Your objective: An exact copy of every record below is what's needed here.

Data shown:

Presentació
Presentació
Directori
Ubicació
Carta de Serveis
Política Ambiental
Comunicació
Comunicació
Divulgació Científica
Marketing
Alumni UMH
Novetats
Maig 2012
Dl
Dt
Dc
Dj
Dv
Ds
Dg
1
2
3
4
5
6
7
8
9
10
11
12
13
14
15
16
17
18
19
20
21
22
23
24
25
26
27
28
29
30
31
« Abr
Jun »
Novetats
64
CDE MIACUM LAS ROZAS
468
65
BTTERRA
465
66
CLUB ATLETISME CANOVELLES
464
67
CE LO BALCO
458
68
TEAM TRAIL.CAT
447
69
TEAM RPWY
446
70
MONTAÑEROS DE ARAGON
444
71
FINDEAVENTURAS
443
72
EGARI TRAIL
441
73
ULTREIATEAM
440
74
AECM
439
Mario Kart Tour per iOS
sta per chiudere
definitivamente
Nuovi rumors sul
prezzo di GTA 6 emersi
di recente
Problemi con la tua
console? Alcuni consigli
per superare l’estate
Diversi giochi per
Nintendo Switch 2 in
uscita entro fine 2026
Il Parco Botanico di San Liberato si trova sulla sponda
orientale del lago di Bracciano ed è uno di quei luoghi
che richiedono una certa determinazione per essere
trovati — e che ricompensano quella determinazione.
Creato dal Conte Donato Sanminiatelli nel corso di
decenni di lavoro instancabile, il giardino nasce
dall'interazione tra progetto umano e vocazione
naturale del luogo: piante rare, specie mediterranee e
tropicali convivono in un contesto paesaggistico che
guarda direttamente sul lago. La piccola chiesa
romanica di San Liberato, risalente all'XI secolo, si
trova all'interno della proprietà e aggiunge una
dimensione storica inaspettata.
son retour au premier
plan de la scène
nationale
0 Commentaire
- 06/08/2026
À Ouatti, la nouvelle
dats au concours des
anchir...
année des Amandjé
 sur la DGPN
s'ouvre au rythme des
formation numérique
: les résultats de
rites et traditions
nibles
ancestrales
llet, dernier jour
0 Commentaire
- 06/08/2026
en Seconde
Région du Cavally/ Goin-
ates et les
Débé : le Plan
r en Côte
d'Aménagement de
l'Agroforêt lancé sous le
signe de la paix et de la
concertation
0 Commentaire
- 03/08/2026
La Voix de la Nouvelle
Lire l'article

Expected answer:
Presentació
Presentació
Directori
Ubicació
Carta de Serveis
Política Ambiental
Comunicació
Comunicació
Divulgació Científica
Marketing
Alumni UMH
Novetats
Maig 2012
Dl
Dt
Dc
Dj
Dv
Ds
Dg
1
2
3
4
5
6
7
8
9
10
11
12
13
14
15
16
17
18
19
20
21
22
23
24
25
26
27
28
29
30
31
« Abr
Jun »
Novetats
64
CDE MIACUM LAS ROZAS
468
65
BTTERRA
465
66
CLUB ATLETISME CANOVELLES
464
67
CE LO BALCO
458
68
TEAM TRAIL.CAT
447
69
TEAM RPWY
446
70
MONTAÑEROS DE ARAGON
444
71
FINDEAVENTURAS
443
72
EGARI TRAIL
441
73
ULTREIATEAM
440
74
AECM
439
Mario Kart Tour per iOS
sta per chiudere
definitivamente
Nuovi rumors sul
prezzo di GTA 6 emersi
di recente
Problemi con la tua
console? Alcuni consigli
per superare l’estate
Diversi giochi per
Nintendo Switch 2 in
uscita entro fine 2026
Il Parco Botanico di San Liberato si trova sulla sponda
orientale del lago di Bracciano ed è uno di quei luoghi
che richiedono una certa determinazione per essere
trovati — e che ricompensano quella determinazione.
Creato dal Conte Donato Sanminiatelli nel corso di
decenni di lavoro instancabile, il giardino nasce
dall'interazione tra progetto umano e vocazione
naturale del luogo: piante rare, specie mediterranee e
tropicali convivono in un contesto paesaggistico che
guarda direttamente sul lago. La piccola chiesa
romanica di San Liberato, risalente all'XI secolo, si
trova all'interno della proprietà e aggiunge una
dimensione storica inaspettata.
son retour au premier
plan de la scène
nationale
0 Commentaire
- 06/08/2026
À Ouatti, la nouvelle
dats au concours des
anchir...
année des Amandjé
 sur la DGPN
s'ouvre au rythme des
formation numérique
: les résultats de
rites et traditions
nibles
ancestrales
llet, dernier jour
0 Commentaire
- 06/08/2026
en Seconde
Région du Cavally/ Goin-
ates et les
Débé : le Plan
r en Côte
d'Aménagement de
l'Agroforêt lancé sous le
signe de la paix et de la
concertation
0 Commentaire
- 03/08/2026
La Voix de la Nouvelle
Lire l'article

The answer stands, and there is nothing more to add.